All Change

Ever since being publically humiliated by a school teacher in 1973 for handing over 60 pence in 1 pence pieces for my weekly school dinner ticket, I have had a lingering anxiety about not handing over too many of the wrong kind of coin, in case I am told I am an idiot and to stop wiping my nose on my sleeve.

In the station ticket office this morning, I rummaged through the bulging pile of coppers in my brand new purse, in the hope of finding a hidden £1 coin with which to dilute my £1.60 contribution in small change for my train fare. Sadly, I didn’t find one, but I did find where I had put that hearing aid battery I was looking for the other day.

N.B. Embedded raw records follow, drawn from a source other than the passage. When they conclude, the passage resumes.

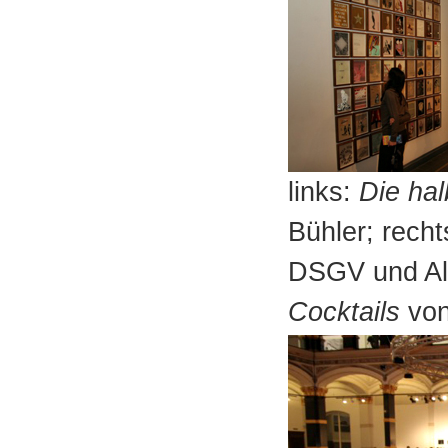
links:
Die ha
Bühler; recht
DSGV und Alb
Cocktails
von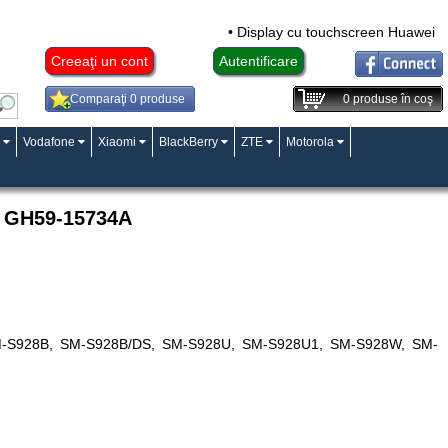
• Display cu touchscreen Huawei Mat
Creeaţi un cont
Autentificare
Comparaţi 0 produse
0
produse în coş
Vodafone
Xiaomi
BlackBerry
ZTE
Motorola
, GH59-15734A
 SM-S928B, SM-S928B/DS, SM-S928U, SM-S928U1, SM-S928W, SM-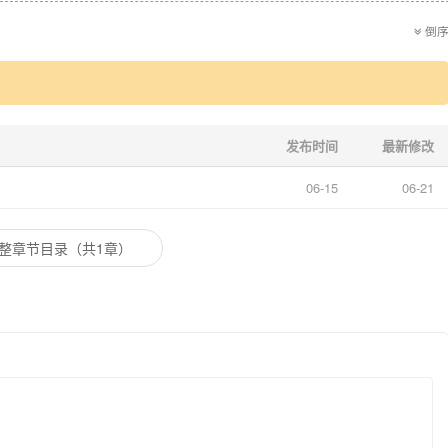
倒
发布时间
最新修改
06-15
06-21
整章节目录（共1章）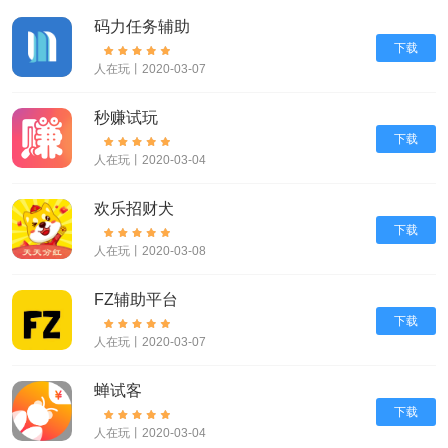
码力任务辅助
下载
人在玩丨2020-03-07
秒赚试玩
下载
人在玩丨2020-03-04
欢乐招财犬
下载
人在玩丨2020-03-08
FZ辅助平台
下载
人在玩丨2020-03-07
蝉试客
下载
人在玩丨2020-03-04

I warily handed over a £10 note instead of 160 x 1 pence pieces, with an ironic “Sorry I don’t have anything smaller”. I hoped to remove the need for the ticket man to roll his eyes and say “Huv ye no got anything smaller?” like they usually do when confronted with the smallest bank note available from a cash machine. My ploy worked, but as the train rolled into the station, the ticket man said something lengthy and inaudible (apart from the single word ‘five’) from behind the bullet-proof glass. I hesitated just in case he had announced that I was an idiot for not having the right change and that the world was going to end in five minutes, but his frantic catapulting of £1 coins onto the counter as the train doors opened told me that he must be apologising for not having any five pound notes.

As I did my best to get my purse closed, I marvelled at how few words my highly trained Cookie Bite Cortex needed to hear in order to negotiate the average ticket purchase, and felt delighted to have met the only other person in the entire world who cared about handing over too many coins of a single type in one transaction.